◆ PASSAGE SHOWN ◆
"""
# 2.0t quad exhaust



## anthony7 (Apr 9, 2013)

Has anyone gotten quad exhausts on their 2.0t? If so how much custom work was needed and which exhausts were used to make it functional


----------



## jasondcdyee (Aug 15, 2013)

Was wondering the same... I heard that you'll need the Diffuser from VR6 first...


----------



## talja10 (Jan 4, 2010)

Im on my way to do it got the diffuser and i got priced at 850$


----------



## talja10 (Jan 4, 2010)

Custom exhaust


----------



## anthony7 (Apr 9, 2013)

talja10 said:


> Im on my way to do it got the diffuser and i got priced at 850$


Where did you get your diffuser?


----------



## mango_springroll (Dec 25, 2012)

Don't you lose some hp? (even though you can't feel the minor power loss)


----------



## Slammed CC (Aug 24, 2013)

There are a few options you can choose from for rear diffusers. The VW, then on Ebay there are two aftermarket. A carbon fiber one from China I think around $300. On the what did you do to your CC link there are some pictures of it. I got a different one from California. I paid $120. There are pictures of it also in the same link. Now my issue is finding someone local to do the job. Every place I go to gives me different answers.


----------



## talja10 (Jan 4, 2010)

At aliexpress 250$ shipped


----------



## talja10 (Jan 4, 2010)

I have obe gor sale black plastic goes for 160$ on ebay i would sell it for 80$


----------



## RadoCC (Apr 8, 2003)

mango_springroll said:


> Don't you lose some hp? (even though you can't feel the minor power loss)


Agreed! The look would be bad ass. But if you lose back pressure, and thus hp, I'd rather not do it.


----------



## talja10 (Jan 4, 2010)

Here it goes guys.just finished today







this setup its a little loud which includes 
3" downpipe catless,2 resonators and 3" cat back piping.i might take out one of the resonators and put a muffler instead to bring the noise a little down.


----------



## DasCC (Feb 24, 2009)

talja10 said:


> Here it goes guys.just finished today
> 
> 
> 
> ...


Sick :thumbup:



Sent from my iPhone using Tapatalk


----------



## RadoCC (Apr 8, 2003)

Any loss in power?


----------



## talja10 (Jan 4, 2010)

RadoCC said:


> Any loss in power?


Cant tell i dont feel any loss.


----------



## talja10 (Jan 4, 2010)

http://youtu.be/ishJUYxCq0g


----------



## mEed (Jan 15, 2013)

*NICE!*



talja10 said:


> http://youtu.be/ishJUYxCq0g


hey,

is there any possibility you can get us a couple more videos? maybe a flyby or in cabin.. i really love the loudness but of course videos dont do justice.. thanks man and i really love it... also what rear valence is that your using to get the quad tip look?


----------



## talja10 (Jan 4, 2010)

mEed said:


> hey,
> 
> is there any possibility you can get us a couple more videos? maybe a flyby or in cabin.. i really love the loudness but of course videos dont do justice.. thanks man and i really love it... also what rear valence is that your using to get the quad tip look?


The valance its from aliexpress carbon fiber 250$ shipped to canada.as per sound i will make a vid for you from inside and out (whiledriving) using my go pro cam.thanks


----------



## Grajjie (Sep 30, 2012)
"""
◆ TASK SET ◆
A) Decide whether each statement agrees with the quad exhaust thread, answering yes or no and quoting the deciding words from the thread: (i) talja10 was quoted $850 for the work; (ii) Slammed CC paid $300 for a rear diffuser; (iii) talja10's setup includes two resonators.
B) Carry the quad exhaust thread on from its last line.
The material after the quad exhaust thread has no connection to it.

◆ MATERIAL SHOWN ◆
"""
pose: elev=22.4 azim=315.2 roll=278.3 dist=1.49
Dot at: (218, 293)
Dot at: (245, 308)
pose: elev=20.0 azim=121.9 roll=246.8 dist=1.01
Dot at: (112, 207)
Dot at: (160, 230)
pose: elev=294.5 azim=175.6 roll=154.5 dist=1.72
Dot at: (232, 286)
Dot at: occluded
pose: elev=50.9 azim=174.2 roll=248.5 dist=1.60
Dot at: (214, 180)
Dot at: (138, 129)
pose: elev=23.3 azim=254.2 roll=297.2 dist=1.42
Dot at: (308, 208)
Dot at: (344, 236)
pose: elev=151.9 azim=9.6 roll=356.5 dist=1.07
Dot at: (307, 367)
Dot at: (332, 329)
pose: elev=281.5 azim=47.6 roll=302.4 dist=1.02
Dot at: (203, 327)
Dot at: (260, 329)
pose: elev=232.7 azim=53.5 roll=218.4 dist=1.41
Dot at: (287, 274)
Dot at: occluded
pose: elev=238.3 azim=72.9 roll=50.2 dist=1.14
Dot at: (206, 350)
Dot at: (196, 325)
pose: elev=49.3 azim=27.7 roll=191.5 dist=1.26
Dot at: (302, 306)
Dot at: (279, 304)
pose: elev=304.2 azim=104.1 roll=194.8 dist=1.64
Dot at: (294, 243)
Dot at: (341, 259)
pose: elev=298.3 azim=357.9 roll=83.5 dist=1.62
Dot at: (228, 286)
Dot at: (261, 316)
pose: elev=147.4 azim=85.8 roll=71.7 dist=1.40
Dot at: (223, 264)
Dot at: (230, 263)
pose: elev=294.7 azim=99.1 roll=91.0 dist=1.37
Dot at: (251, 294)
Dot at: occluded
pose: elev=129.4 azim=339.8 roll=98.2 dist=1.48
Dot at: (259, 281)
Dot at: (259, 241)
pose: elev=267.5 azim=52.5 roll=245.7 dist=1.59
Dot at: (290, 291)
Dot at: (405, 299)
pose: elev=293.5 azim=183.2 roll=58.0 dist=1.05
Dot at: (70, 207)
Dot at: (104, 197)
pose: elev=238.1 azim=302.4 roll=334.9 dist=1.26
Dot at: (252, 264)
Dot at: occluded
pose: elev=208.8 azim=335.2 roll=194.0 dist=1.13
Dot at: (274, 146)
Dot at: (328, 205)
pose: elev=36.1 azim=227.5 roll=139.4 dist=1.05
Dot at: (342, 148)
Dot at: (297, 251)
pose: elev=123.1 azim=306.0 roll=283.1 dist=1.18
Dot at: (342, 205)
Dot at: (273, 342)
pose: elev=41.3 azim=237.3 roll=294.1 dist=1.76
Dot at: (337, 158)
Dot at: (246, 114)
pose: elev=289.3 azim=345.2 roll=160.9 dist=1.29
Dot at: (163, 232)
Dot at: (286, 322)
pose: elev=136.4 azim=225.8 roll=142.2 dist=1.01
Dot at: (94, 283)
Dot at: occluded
"""
◆ WRITTEN ANSWERS ◆
A)
(i) Yes: "i got priced at 850$"
(ii) No: "I got a different one from California. I paid $120."
(iii) Yes: "downpipe catless,2 resonators"

B)
talja10 said:


> Here it goes guys.just finished today


WOW that looks amazing. I always wanted to get quad tips too but I can't find any diffusers for the 2013 model that could fit quad tips. It would be easier for me since I already have dual exhaust, I just need a diffuser... :banghead:


----------



## talja10 (Jan 4, 2010)

Check with aliexpress and u can ask them if they can make one


----------



## tellonr (Jan 8, 2013)

this is going to be my first mod next year.  

wonder if I should go with just black plasti diffuser or carbonfiber..

BTW Looks awesome!! :thumbup:


----------



## jasondcdyee (Aug 15, 2013)

*For 13+ CC*

I've just done a 4" Custom Exhaust, and I don't think the 13+ CC have enough space to install a Quad exhaust.


----------



## talja10 (Jan 4, 2010)

tellonr said:


> this is going to be my first mod next year.
> 
> wonder if I should go with just black plasti diffuser or carbonfiber..
> 
> BTW Looks awesome!! :thumbup:


Thanks body just so u know the black plastic will cost u no less than 80$ from 250$ cf.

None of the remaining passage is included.